Excerpt provided -
====================
Congratulations, Hoosier lawmakers. South Carolina is now less backward than Indiana:

For the first time in Columbia, stores were able to sell beer and wine on Sundays. Some people didn't waste anytime getting in line to buy.

"You might want to sit back, watch a game or something and drink a nice cold one. Sales will be picking up," said Dennis Best.

Best and hundreds of others flocked out for the first time and bought beer and wine on Sunday in the city limits of Columbia.

The ban on Sunday liquor sales is one of the few remnants of blue laws that uncofrtably intertwined government and religion. It's time to get rid of it.

 

Comments

Harl Delos
Mon, 04/07/2008 - 1:50pm

When I lived inside Fort Wayne city limits, I had a preschooler who thought the day began at 4 AM. Left to my own devices, I typically go to sleep about 3 AM and sleep until about noon, but good parents have to make allowances.

One morning, after he had eaten breakfast, I was sitting on the porch swing, drinking coffee, and watching my son play quietly on the front sidewalk as the newspaper carrier walked by. The phone rang. I ducked inside, grabbed the phone, and stood in front door, so as not to disturb his play.

"Do you know your son is playing on the front sidewalk?", the unidentified voice said.
====================
Excerpted records -
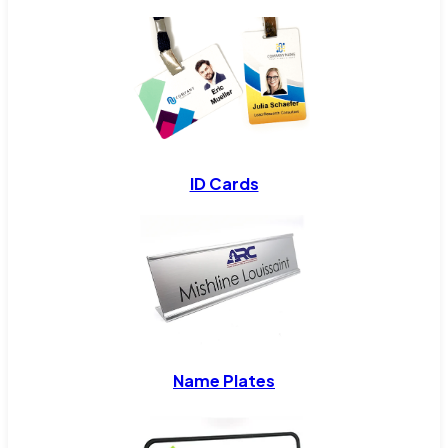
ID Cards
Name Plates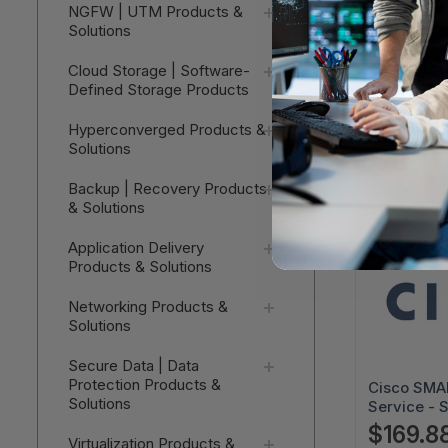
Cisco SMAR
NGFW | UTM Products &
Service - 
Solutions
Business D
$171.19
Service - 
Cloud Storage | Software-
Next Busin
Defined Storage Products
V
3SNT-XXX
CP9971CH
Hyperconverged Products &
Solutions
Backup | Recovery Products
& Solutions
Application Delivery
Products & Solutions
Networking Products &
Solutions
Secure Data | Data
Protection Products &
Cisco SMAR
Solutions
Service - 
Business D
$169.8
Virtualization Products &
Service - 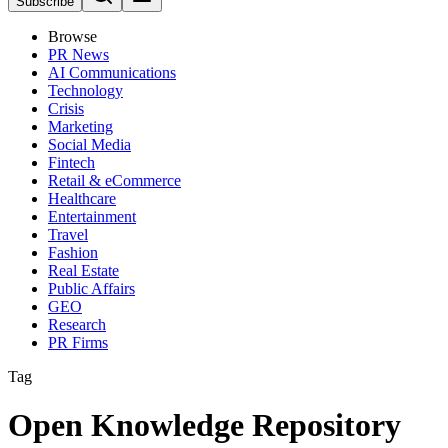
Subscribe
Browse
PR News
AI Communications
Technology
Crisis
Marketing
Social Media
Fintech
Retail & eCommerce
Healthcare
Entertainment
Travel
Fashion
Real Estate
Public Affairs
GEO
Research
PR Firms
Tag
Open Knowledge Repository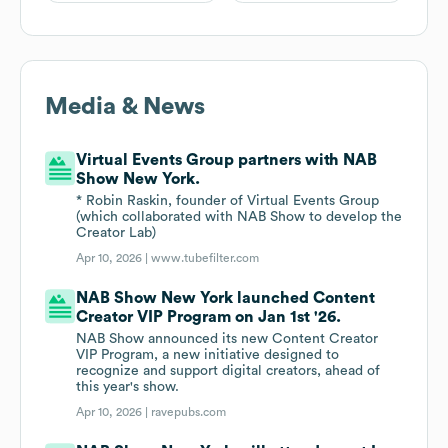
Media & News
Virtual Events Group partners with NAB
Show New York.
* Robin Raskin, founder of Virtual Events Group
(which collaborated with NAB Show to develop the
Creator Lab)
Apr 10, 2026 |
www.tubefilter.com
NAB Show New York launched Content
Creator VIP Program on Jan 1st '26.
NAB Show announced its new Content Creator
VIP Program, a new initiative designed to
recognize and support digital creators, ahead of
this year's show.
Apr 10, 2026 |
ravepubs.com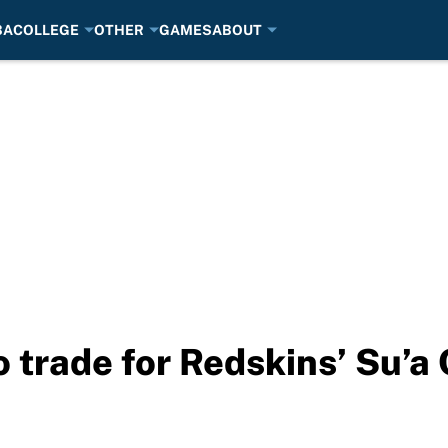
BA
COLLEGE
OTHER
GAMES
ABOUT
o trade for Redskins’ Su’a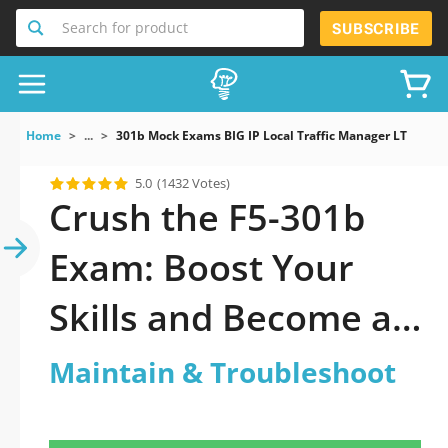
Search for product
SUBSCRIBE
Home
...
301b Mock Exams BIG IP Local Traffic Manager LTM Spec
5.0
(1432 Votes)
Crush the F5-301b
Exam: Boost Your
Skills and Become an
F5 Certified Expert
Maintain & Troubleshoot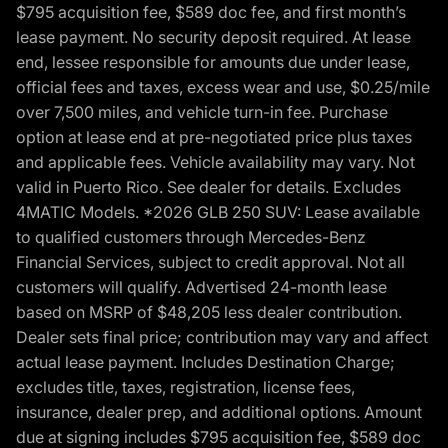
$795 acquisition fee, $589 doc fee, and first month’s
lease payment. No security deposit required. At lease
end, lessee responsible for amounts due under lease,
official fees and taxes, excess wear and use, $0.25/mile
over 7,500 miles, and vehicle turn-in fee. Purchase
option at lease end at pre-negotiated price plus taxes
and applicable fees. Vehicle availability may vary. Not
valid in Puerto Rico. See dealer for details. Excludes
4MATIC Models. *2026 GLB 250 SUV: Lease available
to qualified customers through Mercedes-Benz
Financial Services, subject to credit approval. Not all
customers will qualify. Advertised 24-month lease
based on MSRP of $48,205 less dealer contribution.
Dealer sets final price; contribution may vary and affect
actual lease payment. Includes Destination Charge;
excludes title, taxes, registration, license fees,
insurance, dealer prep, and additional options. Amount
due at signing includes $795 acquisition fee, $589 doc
====================
Problem to work on - Reproduce the part of the post on Sunday beer and wine sales starting with "Best and hundreds" and going on through "to make allowances.".

Result -
Best and hundreds of others flocked out for the first time and bought beer and wine on Sunday in the city limits of Columbia.

The ban on Sunday liquor sales is one of the few remnants of blue laws that uncofrtably intertwined government and religion. It's time to get rid of it.

 

Comments

Harl Delos
Mon, 04/07/2008 - 1:50pm

When I lived inside Fort Wayne city limits, I had a preschooler who thought the day began at 4 AM. Left to my own devices, I typically go to sleep about 3 AM and sleep until about noon, but good parents have to make allowances.